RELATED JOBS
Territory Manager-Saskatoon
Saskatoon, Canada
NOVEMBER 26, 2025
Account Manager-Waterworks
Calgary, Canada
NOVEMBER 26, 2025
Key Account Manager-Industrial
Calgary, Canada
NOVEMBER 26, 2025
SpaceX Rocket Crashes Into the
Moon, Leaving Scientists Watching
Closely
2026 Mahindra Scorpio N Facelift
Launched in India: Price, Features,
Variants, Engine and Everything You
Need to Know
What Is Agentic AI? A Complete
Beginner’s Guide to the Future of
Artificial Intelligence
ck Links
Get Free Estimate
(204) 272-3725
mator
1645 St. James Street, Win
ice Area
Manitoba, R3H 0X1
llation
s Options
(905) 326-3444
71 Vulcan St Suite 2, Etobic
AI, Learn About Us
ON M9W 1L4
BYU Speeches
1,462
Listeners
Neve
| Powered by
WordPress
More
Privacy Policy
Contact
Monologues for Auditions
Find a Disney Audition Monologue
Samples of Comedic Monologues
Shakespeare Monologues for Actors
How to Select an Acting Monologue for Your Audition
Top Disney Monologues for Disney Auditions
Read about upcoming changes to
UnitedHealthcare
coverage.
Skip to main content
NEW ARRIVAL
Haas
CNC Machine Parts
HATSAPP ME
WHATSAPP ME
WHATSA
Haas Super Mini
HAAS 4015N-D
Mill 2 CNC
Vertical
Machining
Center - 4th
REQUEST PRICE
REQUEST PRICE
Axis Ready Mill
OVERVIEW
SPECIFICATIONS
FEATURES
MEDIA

* _GOAL OF THE EXERCISE_
Set down the whole listing again, exactly as shown above.

* _SOLUTION BELOW_
RELATED JOBS
Territory Manager-Saskatoon
Saskatoon, Canada
NOVEMBER 26, 2025
Account Manager-Waterworks
Calgary, Canada
NOVEMBER 26, 2025
Key Account Manager-Industrial
Calgary, Canada
NOVEMBER 26, 2025
SpaceX Rocket Crashes Into the
Moon, Leaving Scientists Watching
Closely
2026 Mahindra Scorpio N Facelift
Launched in India: Price, Features,
Variants, Engine and Everything You
Need to Know
What Is Agentic AI? A Complete
Beginner’s Guide to the Future of
Artificial Intelligence
ck Links
Get Free Estimate
(204) 272-3725
mator
1645 St. James Street, Win
ice Area
Manitoba, R3H 0X1
llation
s Options
(905) 326-3444
71 Vulcan St Suite 2, Etobic
AI, Learn About Us
ON M9W 1L4
BYU Speeches
1,462
Listeners
Neve
| Powered by
WordPress
More
Privacy Policy
Contact
Monologues for Auditions
Find a Disney Audition Monologue
Samples of Comedic Monologues
Shakespeare Monologues for Actors
How to Select an Acting Monologue for Your Audition
Top Disney Monologues for Disney Auditions
Read about upcoming changes to
UnitedHealthcare
coverage.
Skip to main content
NEW ARRIVAL
Haas
CNC Machine Parts
HATSAPP ME
WHATSAPP ME
WHATSA
Haas Super Mini
HAAS 4015N-D
Mill 2 CNC
Vertical
Machining
Center - 4th
REQUEST PRICE
REQUEST PRICE
Axis Ready Mill
OVERVIEW
SPECIFICATIONS
FEATURES
MEDIA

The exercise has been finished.